Presentation + Paper
4 May 2018 Particle swarm optimization for radar binary phase code selection
Author Affiliations +
Abstract
Binary phased codes have many applications in communication and radar systems. These applications, including spread spectrum communication and low probability of intercept radar, require low sidelobes and long code lengths. Many techniques for finding long binary phased codes with low sidelobes have been investigated in literatures. These techniques include exhaust search, neural network, and evolutionary methods, and they all have high computational cost. In this paper, we propose particle swarm optimization (PSO) to select long low sidelobe binary phased codes with reasonable computational cost.
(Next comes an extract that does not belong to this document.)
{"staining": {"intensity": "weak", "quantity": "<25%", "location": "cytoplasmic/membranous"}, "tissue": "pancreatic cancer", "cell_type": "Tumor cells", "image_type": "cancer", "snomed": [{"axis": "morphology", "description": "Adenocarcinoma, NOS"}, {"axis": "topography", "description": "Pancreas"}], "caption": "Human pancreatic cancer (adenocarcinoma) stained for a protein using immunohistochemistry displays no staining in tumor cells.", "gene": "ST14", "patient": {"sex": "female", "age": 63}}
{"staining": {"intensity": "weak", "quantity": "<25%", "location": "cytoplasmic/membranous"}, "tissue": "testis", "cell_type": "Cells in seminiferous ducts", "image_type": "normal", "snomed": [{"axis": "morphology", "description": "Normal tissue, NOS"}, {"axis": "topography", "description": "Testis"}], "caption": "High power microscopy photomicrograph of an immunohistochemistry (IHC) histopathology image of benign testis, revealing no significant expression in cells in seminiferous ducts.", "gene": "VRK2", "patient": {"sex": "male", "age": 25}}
We investigate two techniques for initialization: random number approach and linear chirp approach and show that linear chirp initialization performs significantly better than random number approach. By implementing the proposed techniques, we demonstrate that PSO approach with linear chirp initialization can find binary codes with sidelobes equal to or lower than the neural network and genetic algorithm techniques in literatures.
Conference Presentation
© (2018) COPYRIGHT Society of Photo-Optical Instrumentation Engineers (SPIE). Downloading of the abstract is permitted for personal use only.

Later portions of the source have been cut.